Het Venezolaanse staatsoliebedrijf PDVSA heeft verschillende operationele strategieën ontwikkeld om de olieproductie en -export voort te zetten in zijn grootste joint venture met Chevron. Dit plan wordt voorbereid in het geval dat de vergunning van het Amerikaanse olieconcern om in Venezuela actief te blijven volgende maand niet wordt verlengd, blijkt uit een bedrijfsdocument dat door Reuters is ingezien.

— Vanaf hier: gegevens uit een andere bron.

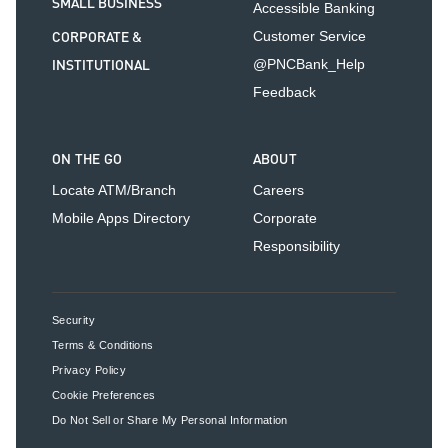
SMALL BUSINESS
Accessible Banking
CORPORATE &
Customer Service
INSTITUTIONAL
@PNCBank_Help
Feedback
ON THE GO
ABOUT
Locate ATM/Branch
Careers
Mobile Apps Directory
Corporate
Responsibility
Security
Terms & Conditions
Privacy Policy
Cookie Preferences
Do Not Sell or Share My Personal Information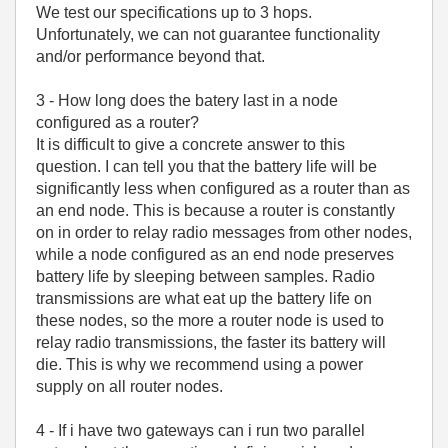
We test our specifications up to 3 hops.
Unfortunately, we can not guarantee functionality
and/or performance beyond that.
3 - How long does the batery last in a node
configured as a router?
It is difficult to give a concrete answer to this
question. I can tell you that the battery life will be
significantly less when configured as a router than as
an end node. This is because a router is constantly
on in order to relay radio messages from other nodes,
while a node configured as an end node preserves
battery life by sleeping between samples. Radio
transmissions are what eat up the battery life on
these nodes, so the more a router node is used to
relay radio transmissions, the faster its battery will
die. This is why we recommend using a power
supply on all router nodes.
4 - If i have two gateways can i run two parallel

Eerder deze maand gaf de Amerikaanse regering Chevron een termijn van 30 dagen – tot begin april – om zijn olieactiviteiten en exporten uit Venezuela naar de Verenigde Staten af te bouwen. Dit besluit is gebaseerd op een vergunning die in 2022 werd verleend, maar nu mogelijk niet wordt vernieuwd.
Chevron werkt in Venezuela via joint ventures, waarin PDVSA de meerderheidsaandeelhouder is. Het belangrijkste samenwerkingsverband is het Petropiar-project, dat zich bevindt in de Orinoco-gordel, een van de grootste oliereserves ter wereld.
Productie en alternatieve exportmarkten
Volgens het document is PDVSA van plan om de productie van zware Hamaca-olie bij Petropiar op een niveau van 105.000 tot 138.000 vaten per dag te handhaven, wat overeenkomt met de recente productiecijfers. Een deel van deze productie zal worden ingezet voor binnenlandse raffinage, terwijl de rest naar internationale markten zal worden geëxporteerd – met uitzondering van de Verenigde Staten.
Daarnaast is gepland dat vacuümgasolie, een bijproduct van de ruwe olieproductie, wordt ingezet om benzine met een laag octaangehalte te produceren voor de Venezolaanse markt.
Het voornaamste doel van PDVSA met deze aanpassingen is om de activiteiten bij Petropiar draaiende te houden en te voorkomen dat de faciliteiten stilgelegd moeten worden. Het bedrijf wil vermijden dat de olieverwerking in de upgrade-eenheden wordt stopgezet of dat olievelden binnen de joint ventures gedwongen worden te sluiten.
Alternatieven voor verdunningsmiddelen en transport
Een andere uitdaging voor PDVSA is de voorziening van verdunningsmiddelen die nodig zijn om de zware ruwe olie geschikt te maken voor verwerking en export. Om dit op te lossen, wil PDVSA een groter deel van de geïmporteerde nafta hergebruiken. Tegelijkertijd zal de grootste Venezolaanse raffinaderij, Paraguana, extra verdunningsmiddelen leveren aan Petropiar.
Ook de logistiek van de oliehandel zal naar verwachting veranderen. Momenteel maakt Chevron gebruik van tankers om Venezolaanse ruwe olie tussen nationale havens te transporteren alvorens deze te exporteren. Het document suggereert dat deze scheepsbewegingen tot een minimum beperkt zullen worden.
Bovendien overweegt PDVSA enkele productie-eenheden van Petropiar om te schakelen naar de verwerking van alternatieve grondstoffen in plaats van uitsluitend ruwe olie. Dit is vergelijkbaar met de maatregelen die in 2020 werden genomen toen Chevron al eerder met beperkingen te maken kreeg onder de regering van voormalig president Donald Trump.
Met deze strategieën hoopt PDVSA de productie stabiel te houden en de impact van de mogelijke beëindiging van Chevron’s activiteiten in Venezuela te minimaliseren.